The greater significance of this disclosure is that the newly revealed classified documents came from a different location—not the White House, but an office in Northern Virginia used by Trump staffers—and they were transferred to a different location—not Mar-a-Lago, but a storage unit in West Palm Beach.
The fact that Trump kept classified materials at locations other than the White House and moved them to locations other than Mar-a-Lago raises not only ongoing concerns as to whether there’s still more out there, but it also exponentially complicates assessment of the national security risks.

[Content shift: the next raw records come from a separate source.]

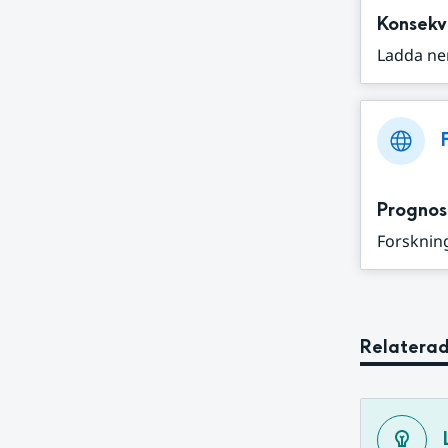
Konsekv
Ladda ne
Prognos
Forskning
Relaterad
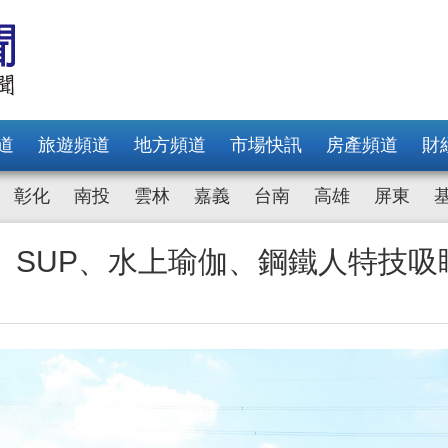
道
旅遊頻道
地方頻道
市場快訊
房產頻道
財
彰化
南投
雲林
嘉義
台南
高雄
屏東
 SUP、水上瑜伽、鋼鐵人特技吸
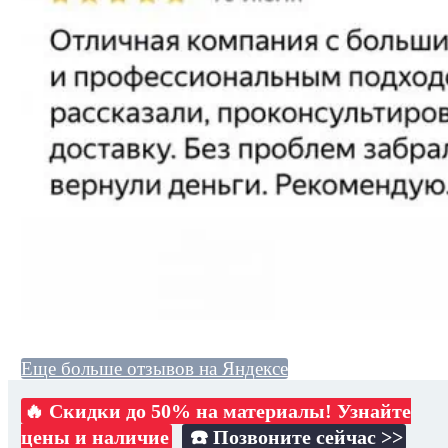
Еще больше отзывов на Яндексе
🔥 Скидки до 50% на материалы! Узнайте
цены и наличие
☎️ Позвоните сейчас >>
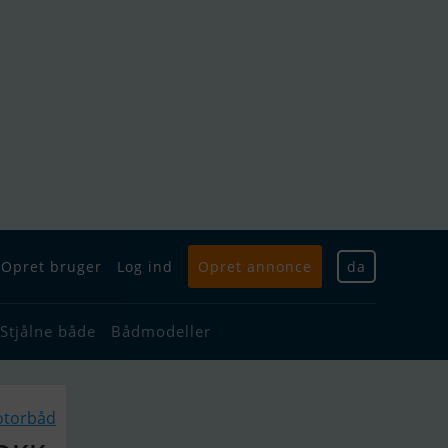
Opret bruger
Log ind
Opret annonce
da
Stjålne både
Bådmodeller
otorbåd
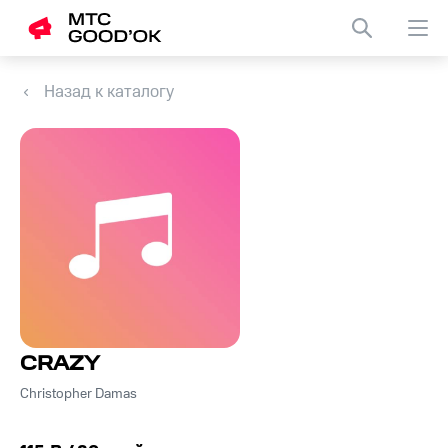
Назад к каталогу
CRAZY
Christopher Damas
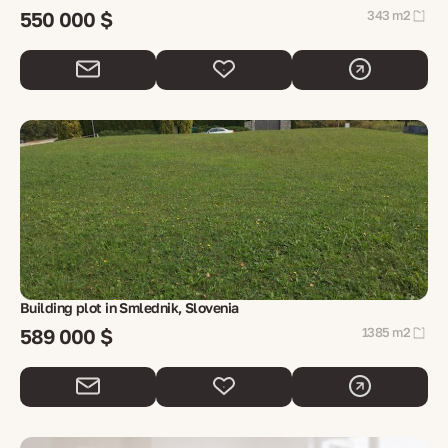
550 000 $
343 m2
Building plot in Smlednik, Slovenia
589 000 $
1385 m2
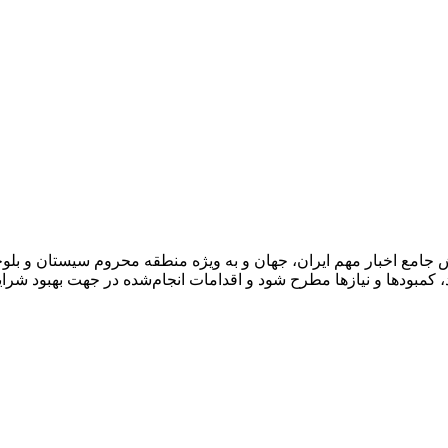
مع اخبار مهم ایران، جهان و به ویژه منطقه محروم سیستان و بلوچستا
کمبودها و نیازها مطرح شود و اقدامات انجام‌شده در جهت بهبود شرای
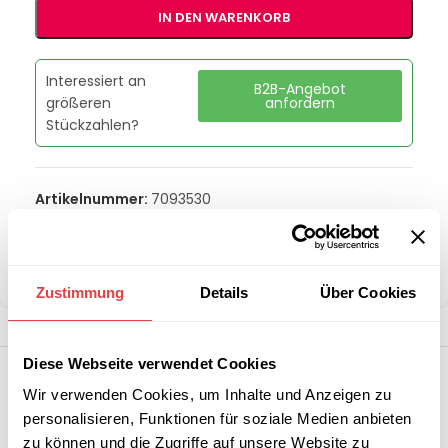
IN DEN WARENKORB
Interessiert an
B2B-Angebot
größeren
anfordern
Stückzahlen?
Artikelnummer:
7093530
Kategorie:
Chafing Dishes - Buffetausstattung
Marke:
Skyrainbow
Teilen:
Zustimmung
Details
Über Cookies
Diese Webseite verwendet Cookies
Wir verwenden Cookies, um Inhalte und Anzeigen zu
personalisieren, Funktionen für soziale Medien anbieten
zu können und die Zugriffe auf unsere Website zu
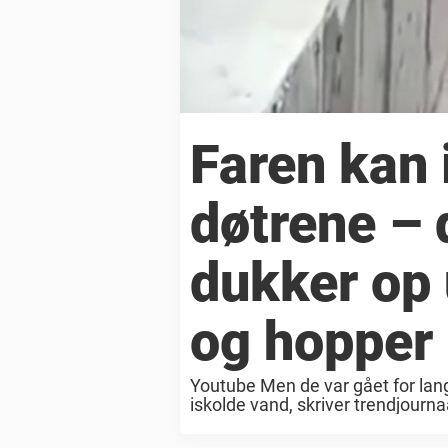
Faren kan 
døtrene – 
dukker op 
og hopper 
Youtube Men de var gået for lang
iskolde vand, skriver trendjour
ikke et sekund og sprang straks i f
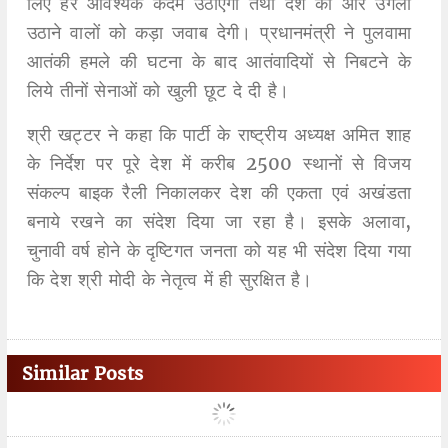
लिए हर आवश्यक कदम उठाएगी तथा देश की ओर उंगली
उठाने वालों को कड़ा जवाब देगी। प्रधानमंत्री ने पुलवामा
आतंकी हमले की घटना के बाद आतंवादियों से निबटने के
लिये तीनों सेनाओं को खुली छूट दे दी है।
श्री खट्टर ने कहा कि पार्टी के राष्ट्रीय अध्यक्ष अमित शाह
के निर्देश पर पूरे देश में करीब 2500 स्थानों से विजय
संकल्प बाइक रैली निकालकर देश की एकता एवं अखंडता
बनाये रखने का संदेश दिया जा रहा है। इसके अलावा,
चुनावी वर्ष होने के दृष्टिगत जनता को यह भी संदेश दिया गया
कि देश श्री मोदी के नेतृत्व में ही सुरक्षित है।
Similar Posts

New questions abound: Which Trump staffers had access to these materials when they were still at the White House? How were they packed up? How were they transferred from the White House to the Northern Virginia office? Who had access to them during the transfer? Once they arrived at the Northern Virginia office, who then had access to them? What kind of security was in place at the office?
Then wash, rinse, and repeat the same questions regarding the transfer of the materials from Northern Virginia to the West Palm Beach storage unit.
December 8, 2022
The Washington Post and other outlets report that federal prosecutors have asked Judge Howell to hold Trump in contempt of court for failing to comply with the May subpoena. The request concerns, at least in part, the Trump legal team’s refusal to designate a custodian of records to certify that all classified materials have been returned to the government.
Trump’s legal team has refused to sign such an assurance, taking the position that such a request—commonplace in federal subpoena enforcement actions—is “unreasonable.”
In what might be the mother of all understatements, people familiar with the matter reportedly say that some of Trump’s lawyers are, in the Post’s paraphrase, “wary of making any claim under oath based on Trump’s word alone.”
You think?
Is there at this point really any room for doubt that there are solid legal grounds to indict Donald Trump with respect to the stolen documents? The government’s May search warrant cited three criminal statutes:
18 U.S.C. 793(e) makes it a crime punishable by a fine and/or imprisonment of up to ten years to have unauthorized possession of any document relating to the national defense or to willfully retain such a document and fail to deliver it to the officer of the United States who is entitled to receive it.
18 U.S.C. 1519 subjects any person who knowingly conceals a document with the intent to impede, obstruct, or influence an investigation to a fine and/or imprisonment of up to twenty years.
18 U.S.C. 2071 provides that any person who willfully and unlawfully conceals any document deposited in any public office shall be fined and/or imprisoned for up to three years. It also provides that any person who commits those acts shall “be disqualified from holding any office under the United States.”
Trump’s conduct appears to check every one of those boxes.
And those are not the only criminal charges available to Special Counsel Jack Smith. Harvard’s Laurence Tribe, writing with Dennis Aftergut in The Bulwark, survey other charges, including analysis of where they might be brought.
The good news is that Smith seems to be fully on top of the case. His seeking to hold Trump in contempt is a good sign, and his reported issuance of subpoenas to local officials in other Trump-related investigations sends a strong signal that he’s deadly serious and not wasting any time.
And late Thursday evening, the United States Court of Appeals for the Eleventh Circuit removed the only remaining obstacle to the special counsel’s investigation of the stolen documents. The court brought an end to the special master’s review, ordered by a Trump-friendly district court judge, of the documents seized at Mar-a-Lago. Smith is now free to use everything seized at Trump’s resort, classified or not, in his criminal investigation.
So, at long last, it is time to indict Donald Trump.
If it were you, you’d already be in jail.